_The problem_
Looking through the listing that follows, count every line with the string "output" and state the number alone.

_Material for this exercise_
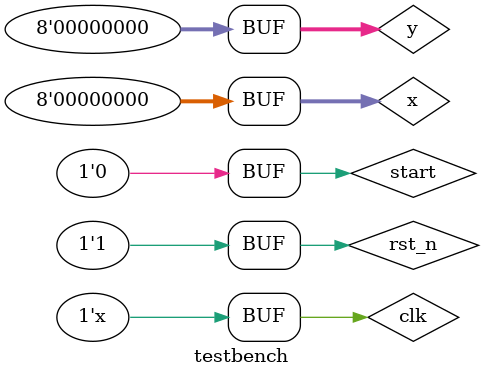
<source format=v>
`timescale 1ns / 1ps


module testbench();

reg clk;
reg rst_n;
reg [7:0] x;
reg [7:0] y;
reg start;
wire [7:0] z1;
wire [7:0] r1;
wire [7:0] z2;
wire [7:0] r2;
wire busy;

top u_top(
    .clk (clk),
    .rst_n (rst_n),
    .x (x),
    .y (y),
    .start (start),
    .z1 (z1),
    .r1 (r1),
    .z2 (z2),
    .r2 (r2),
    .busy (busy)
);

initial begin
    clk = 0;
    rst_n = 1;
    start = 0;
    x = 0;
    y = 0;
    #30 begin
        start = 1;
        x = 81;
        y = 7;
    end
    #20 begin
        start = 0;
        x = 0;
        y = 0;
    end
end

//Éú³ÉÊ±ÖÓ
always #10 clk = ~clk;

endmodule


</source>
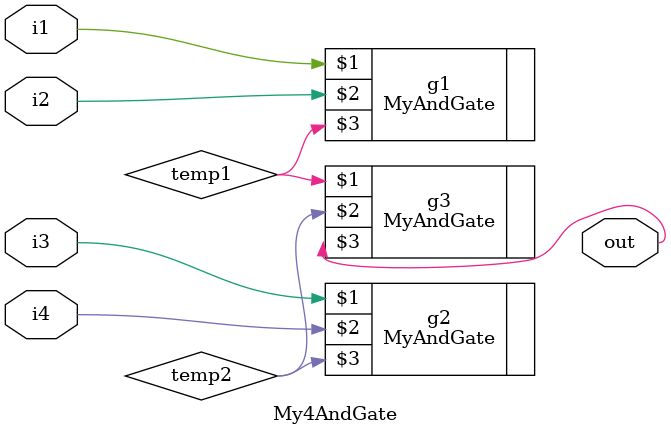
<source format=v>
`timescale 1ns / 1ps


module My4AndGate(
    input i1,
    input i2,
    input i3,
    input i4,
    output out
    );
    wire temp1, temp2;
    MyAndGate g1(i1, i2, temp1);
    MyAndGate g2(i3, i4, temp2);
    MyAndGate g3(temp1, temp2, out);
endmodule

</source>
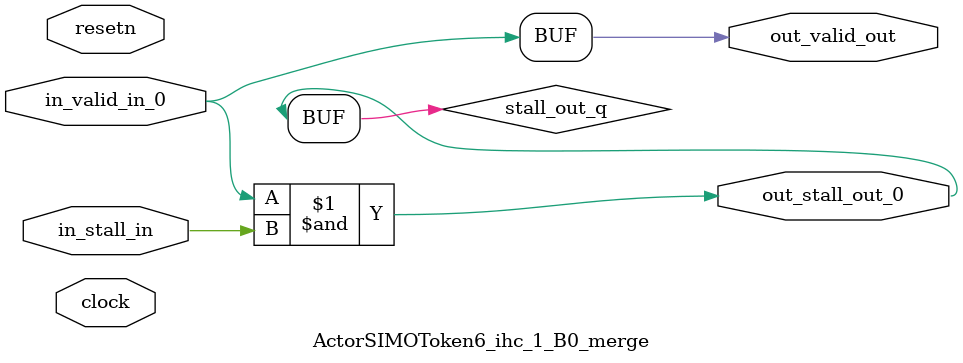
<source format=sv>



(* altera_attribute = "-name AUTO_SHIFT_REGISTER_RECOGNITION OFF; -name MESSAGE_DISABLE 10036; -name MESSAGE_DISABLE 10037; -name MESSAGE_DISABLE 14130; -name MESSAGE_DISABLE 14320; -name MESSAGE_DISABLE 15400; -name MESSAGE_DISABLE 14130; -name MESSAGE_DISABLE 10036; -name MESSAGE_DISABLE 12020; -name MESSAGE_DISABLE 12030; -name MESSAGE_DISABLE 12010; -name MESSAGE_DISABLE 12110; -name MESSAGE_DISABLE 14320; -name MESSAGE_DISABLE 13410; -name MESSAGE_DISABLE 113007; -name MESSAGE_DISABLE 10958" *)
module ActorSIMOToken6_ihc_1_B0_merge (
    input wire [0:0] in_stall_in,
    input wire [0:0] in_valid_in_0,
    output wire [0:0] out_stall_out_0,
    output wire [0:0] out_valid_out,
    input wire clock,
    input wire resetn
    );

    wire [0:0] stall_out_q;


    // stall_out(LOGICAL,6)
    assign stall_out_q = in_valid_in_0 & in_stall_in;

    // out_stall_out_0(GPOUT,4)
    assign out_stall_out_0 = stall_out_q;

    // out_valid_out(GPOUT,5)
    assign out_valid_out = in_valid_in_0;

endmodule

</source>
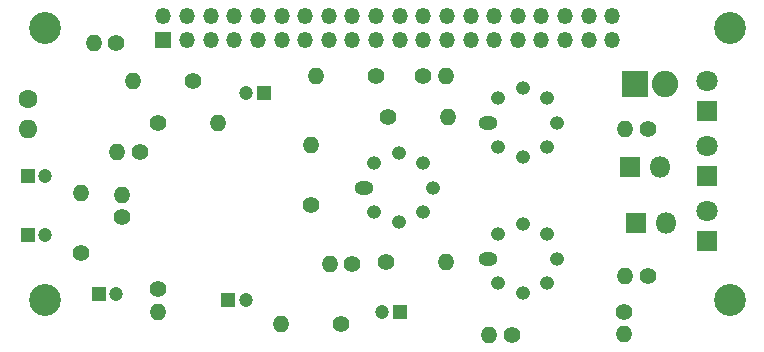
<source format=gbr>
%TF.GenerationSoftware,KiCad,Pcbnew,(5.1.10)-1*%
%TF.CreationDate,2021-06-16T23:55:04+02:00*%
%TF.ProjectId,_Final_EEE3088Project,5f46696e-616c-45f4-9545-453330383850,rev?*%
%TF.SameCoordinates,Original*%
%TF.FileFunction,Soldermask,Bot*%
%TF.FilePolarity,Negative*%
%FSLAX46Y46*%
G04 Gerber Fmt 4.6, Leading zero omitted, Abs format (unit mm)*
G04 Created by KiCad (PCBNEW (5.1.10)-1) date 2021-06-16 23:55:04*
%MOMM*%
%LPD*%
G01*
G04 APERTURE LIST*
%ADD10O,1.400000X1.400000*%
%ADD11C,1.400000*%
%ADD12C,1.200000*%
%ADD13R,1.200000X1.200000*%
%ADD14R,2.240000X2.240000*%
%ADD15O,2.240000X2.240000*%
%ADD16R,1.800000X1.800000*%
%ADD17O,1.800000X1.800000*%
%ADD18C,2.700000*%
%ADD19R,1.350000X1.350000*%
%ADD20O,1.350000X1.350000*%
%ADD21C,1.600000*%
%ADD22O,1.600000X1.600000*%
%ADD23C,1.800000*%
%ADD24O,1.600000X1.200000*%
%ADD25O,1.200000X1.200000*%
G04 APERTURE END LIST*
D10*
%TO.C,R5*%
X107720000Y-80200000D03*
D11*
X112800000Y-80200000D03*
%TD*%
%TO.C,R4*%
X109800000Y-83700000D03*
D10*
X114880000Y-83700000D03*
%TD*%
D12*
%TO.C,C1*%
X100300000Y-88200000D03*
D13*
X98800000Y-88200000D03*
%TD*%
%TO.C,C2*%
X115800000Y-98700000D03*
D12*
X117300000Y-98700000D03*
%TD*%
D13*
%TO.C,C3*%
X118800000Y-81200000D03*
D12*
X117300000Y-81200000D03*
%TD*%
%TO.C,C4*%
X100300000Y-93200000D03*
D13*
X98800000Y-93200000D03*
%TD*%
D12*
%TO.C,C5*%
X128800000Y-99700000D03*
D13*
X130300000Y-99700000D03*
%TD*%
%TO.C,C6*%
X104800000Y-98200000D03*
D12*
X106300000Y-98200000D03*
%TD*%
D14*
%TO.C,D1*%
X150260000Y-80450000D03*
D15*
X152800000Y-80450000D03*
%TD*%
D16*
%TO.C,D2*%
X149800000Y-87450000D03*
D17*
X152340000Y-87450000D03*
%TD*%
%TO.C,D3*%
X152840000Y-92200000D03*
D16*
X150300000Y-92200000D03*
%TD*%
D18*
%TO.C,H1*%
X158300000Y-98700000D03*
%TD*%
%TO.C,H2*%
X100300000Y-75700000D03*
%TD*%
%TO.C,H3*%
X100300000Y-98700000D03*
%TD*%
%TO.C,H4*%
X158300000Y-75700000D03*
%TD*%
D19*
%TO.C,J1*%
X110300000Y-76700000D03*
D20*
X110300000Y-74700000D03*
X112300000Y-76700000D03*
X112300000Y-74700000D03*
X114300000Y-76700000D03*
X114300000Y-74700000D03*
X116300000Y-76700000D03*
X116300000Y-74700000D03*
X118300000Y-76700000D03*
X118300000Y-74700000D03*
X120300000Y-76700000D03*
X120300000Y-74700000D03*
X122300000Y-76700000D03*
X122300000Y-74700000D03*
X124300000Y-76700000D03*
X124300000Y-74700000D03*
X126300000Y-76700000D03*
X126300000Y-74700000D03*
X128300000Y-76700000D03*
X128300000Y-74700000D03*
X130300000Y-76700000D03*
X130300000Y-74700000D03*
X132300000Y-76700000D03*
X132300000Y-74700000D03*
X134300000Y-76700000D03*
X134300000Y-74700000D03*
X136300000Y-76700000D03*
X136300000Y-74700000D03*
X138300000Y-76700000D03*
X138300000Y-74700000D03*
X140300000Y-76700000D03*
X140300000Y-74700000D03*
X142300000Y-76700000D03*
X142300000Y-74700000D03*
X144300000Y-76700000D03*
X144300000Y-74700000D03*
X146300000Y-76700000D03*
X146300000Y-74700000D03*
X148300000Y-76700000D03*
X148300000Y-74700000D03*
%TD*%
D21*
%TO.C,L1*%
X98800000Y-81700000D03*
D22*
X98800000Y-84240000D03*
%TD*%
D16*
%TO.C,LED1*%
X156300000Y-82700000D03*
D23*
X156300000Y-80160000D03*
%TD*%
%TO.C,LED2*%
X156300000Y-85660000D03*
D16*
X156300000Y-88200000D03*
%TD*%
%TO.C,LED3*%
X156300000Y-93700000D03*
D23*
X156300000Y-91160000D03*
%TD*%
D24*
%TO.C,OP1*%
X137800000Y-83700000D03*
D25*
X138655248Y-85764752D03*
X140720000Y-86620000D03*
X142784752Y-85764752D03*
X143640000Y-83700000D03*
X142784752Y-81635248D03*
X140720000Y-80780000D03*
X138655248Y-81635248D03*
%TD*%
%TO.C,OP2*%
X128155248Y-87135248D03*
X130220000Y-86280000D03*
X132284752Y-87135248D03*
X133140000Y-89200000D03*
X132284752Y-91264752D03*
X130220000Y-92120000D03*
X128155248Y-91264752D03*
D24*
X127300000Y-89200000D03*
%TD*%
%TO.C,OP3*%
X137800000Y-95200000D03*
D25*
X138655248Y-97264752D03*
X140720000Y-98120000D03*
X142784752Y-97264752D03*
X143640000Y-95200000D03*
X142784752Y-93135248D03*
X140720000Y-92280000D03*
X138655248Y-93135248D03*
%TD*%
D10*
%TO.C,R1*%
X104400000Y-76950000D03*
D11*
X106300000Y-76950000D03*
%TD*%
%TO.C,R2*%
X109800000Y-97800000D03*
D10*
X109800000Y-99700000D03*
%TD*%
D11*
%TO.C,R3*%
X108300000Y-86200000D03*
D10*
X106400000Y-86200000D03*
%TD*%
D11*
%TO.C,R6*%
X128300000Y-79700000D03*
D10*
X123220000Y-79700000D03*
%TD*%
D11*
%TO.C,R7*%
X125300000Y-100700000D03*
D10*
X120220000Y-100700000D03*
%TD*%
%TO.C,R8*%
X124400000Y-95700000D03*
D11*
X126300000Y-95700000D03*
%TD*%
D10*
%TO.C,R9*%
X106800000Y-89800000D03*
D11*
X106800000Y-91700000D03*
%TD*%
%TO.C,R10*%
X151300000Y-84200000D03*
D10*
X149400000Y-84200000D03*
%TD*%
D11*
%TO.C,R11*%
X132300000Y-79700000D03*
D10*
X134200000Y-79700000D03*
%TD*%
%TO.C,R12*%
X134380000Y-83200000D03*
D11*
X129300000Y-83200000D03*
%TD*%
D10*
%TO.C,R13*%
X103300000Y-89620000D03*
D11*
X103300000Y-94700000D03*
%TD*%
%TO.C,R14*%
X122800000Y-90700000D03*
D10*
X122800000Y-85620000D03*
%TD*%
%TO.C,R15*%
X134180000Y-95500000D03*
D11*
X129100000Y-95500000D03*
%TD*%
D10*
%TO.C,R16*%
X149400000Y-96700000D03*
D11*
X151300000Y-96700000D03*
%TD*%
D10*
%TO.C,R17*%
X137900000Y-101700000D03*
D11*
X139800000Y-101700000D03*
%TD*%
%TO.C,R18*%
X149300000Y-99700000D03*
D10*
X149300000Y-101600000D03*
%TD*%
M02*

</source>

_Solution to this exercise_
3